Three pm, and someone comes out with a little plastic plate of fruit, pineapple or pomello or watermelon. Eat it with a toothpick, get a coconut, drink it and scrape it clean with a spoon. Go wade in the water, hopping waves or letting them pummel me, or floating on my back and watching the great white clouds walk across the sky. Shower, check my email, write. Gather for dinner and spend hours afterwards chatting with the other travelers—mostly couples, mostly German for some reason, but really cool people, different ages but all open and friendly. Feel like it’s midnight when it’s only 9, say good night and curl up under a thin blanket, inside a soft blue mosquito net. Repeat as necessary.
The place was built by a dude named Sylvio, who walks around shirtless and smoking, a tough old guy (see character study in upcoming post). He bought the land nearly 10 years ago, and built the place slowly, each cabana by hand, and it’s become the stuff of backpacker folklore.
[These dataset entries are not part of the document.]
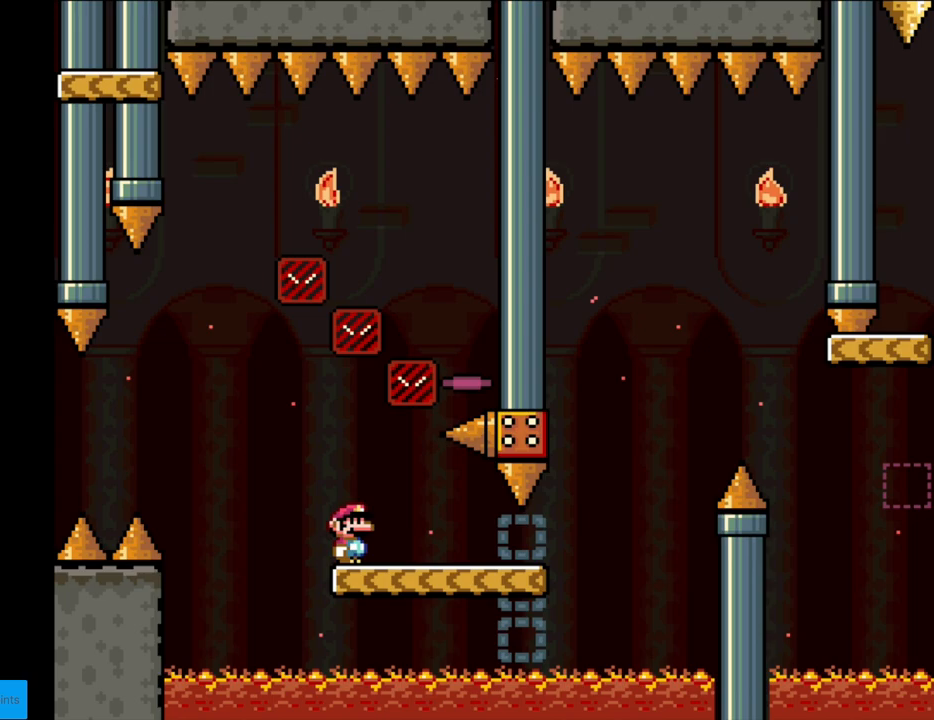
{"buttons": ["B", "Y", "DPAD_RIGHT"], "events": [[100, "B", "up"], [417, "B", "down"]]}
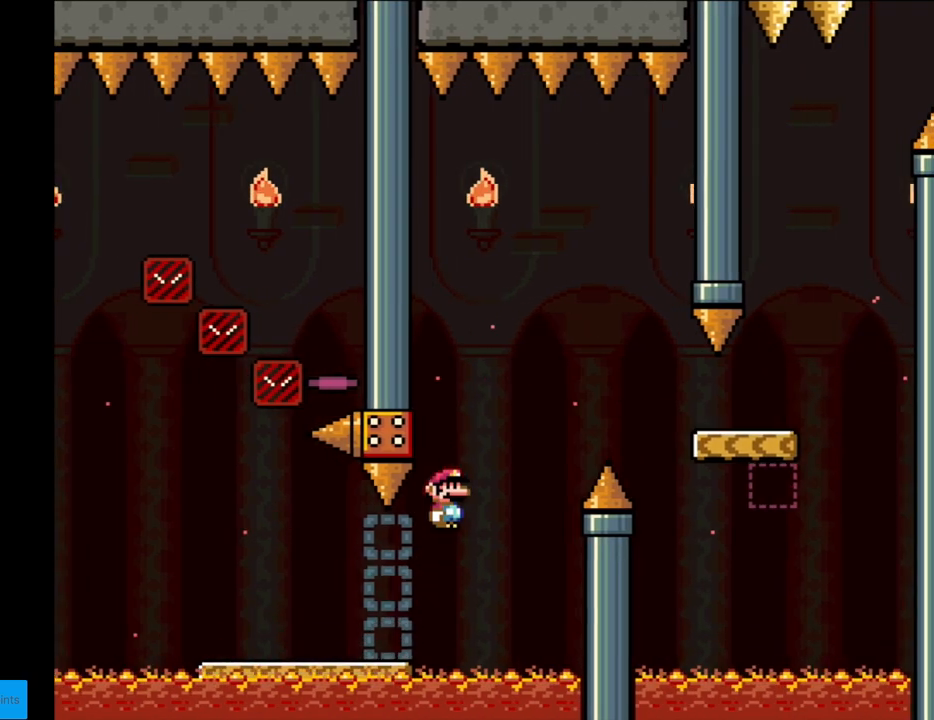
{"buttons": ["Y", "DPAD_RIGHT"], "events": [[50, "B", "up"], [83, "B", "down"], [283, "B", "up"]]}
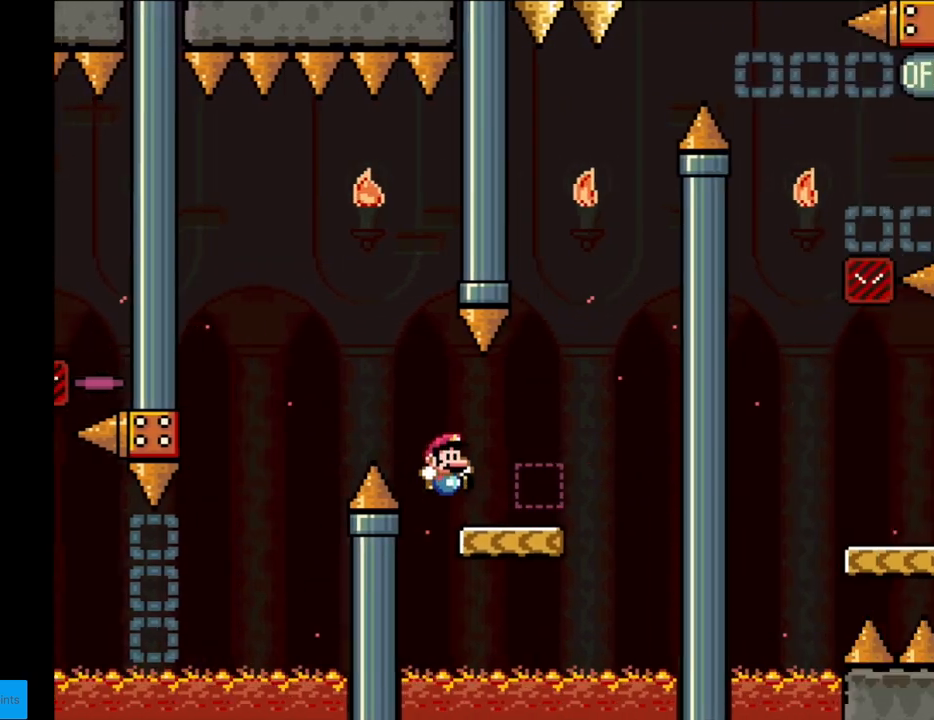
{"buttons": ["B", "Y", "DPAD_LEFT"], "events": [[133, "DPAD_RIGHT", "up"], [167, "DPAD_LEFT", "down"], [233, "B", "down"], [283, "B", "up"], [483, "B", "down"]]}
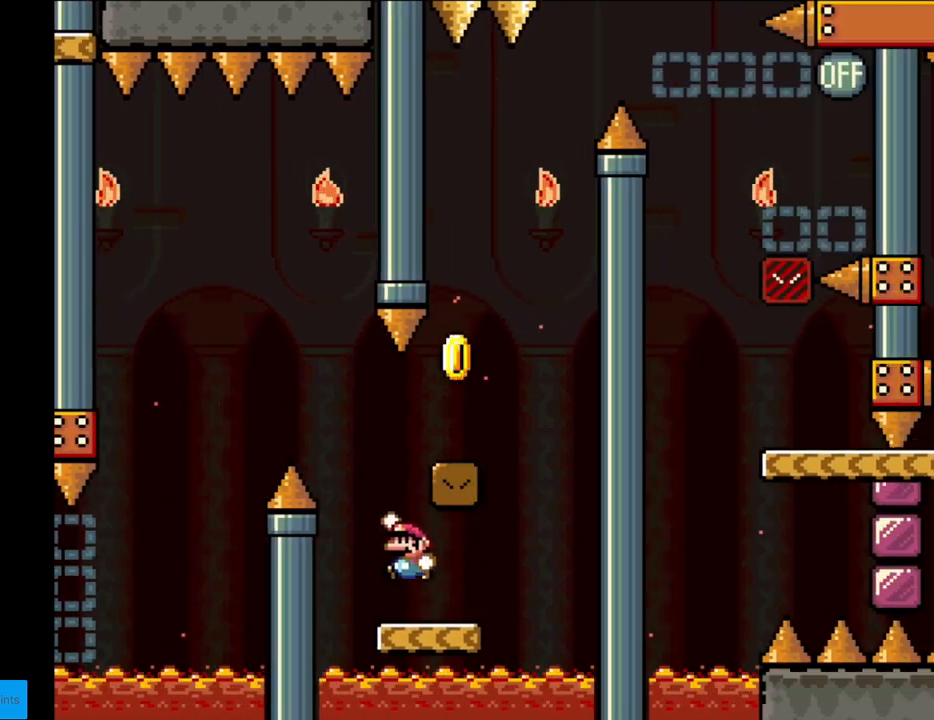
{"buttons": ["A", "X", "DPAD_RIGHT"], "events": [[50, "DPAD_LEFT", "up"], [67, "DPAD_RIGHT", "down"], [167, "B", "up"], [250, "Y", "up"], [267, "X", "down"], [467, "A", "down"]]}
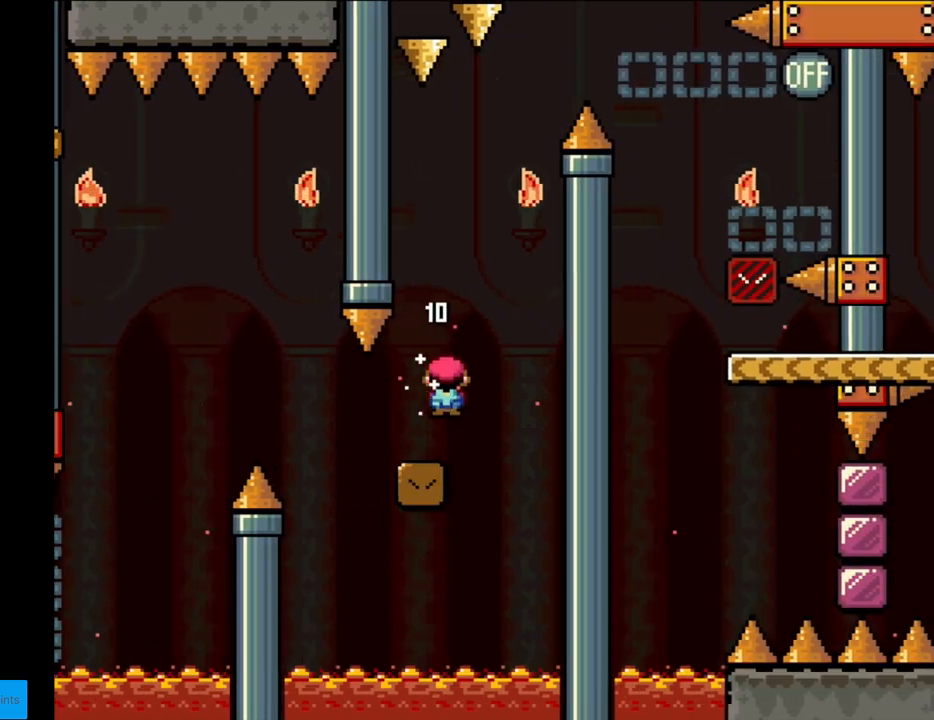
{"buttons": ["A", "X", "DPAD_LEFT"], "events": [[250, "A", "up"], [250, "DPAD_RIGHT", "up"], [283, "DPAD_LEFT", "down"], [450, "A", "down"]]}
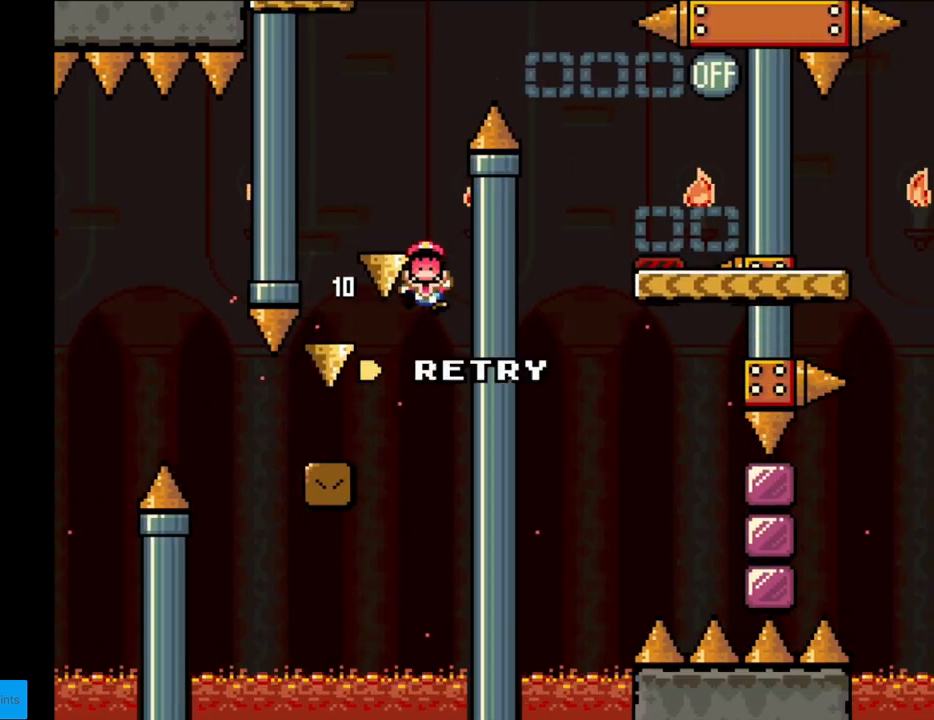
{"buttons": ["A"], "events": [[17, "DPAD_LEFT", "up"], [33, "DPAD_RIGHT", "down"], [300, "DPAD_RIGHT", "up"], [367, "A", "up"], [383, "X", "up"], [483, "A", "down"]]}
One of the most impressive parts of Jungle Beach is the staff. The staff to guest ratio was almost 1:1, a friendly, laid-back Vietnamese staff that didn’t pander to the guests and fawn over them, but was attentive—in short, that actually seemed to really care that we had a good time. Ten years of working in the service industry, and I’ve decided that that’s all people really want—to feel taken care of, to feel like you actually give a shit. It’s a rare thing, and it doesn’t necessarily come with heafy price tags and swanky surroundings. It comes, to be completely and utterly trite, from the heart.
I spent four days and three nights doing virtually nothing at Jungle Beach. And as my depature neared, I found myself desperately not wanting to leave. I discovered, without having known it, that I really needed that time—to decompress, to clear out some space, to get ready for the project I’m about to embark on. And yet I didn’t feel rejuvenated, in a sense; I felt simply like I didn’t want to leave.
But what would another day have done? What would another week or year done? Will I ever actually work through all this whatever-it-is I carry in me? Will I ever be done? No, no, it was time to go.
But I can’t ever remember feeling so sad to leave a place. I looked around—it all seemed so precious. I actually almost cried. What the hell is all this? Am I going crazy? Am I becoming soft in my old age?
I got in the taxi and we bumped off, leaving the buildings and the thatched roofs and the gate and the barking dogs in a billow of dust behind us.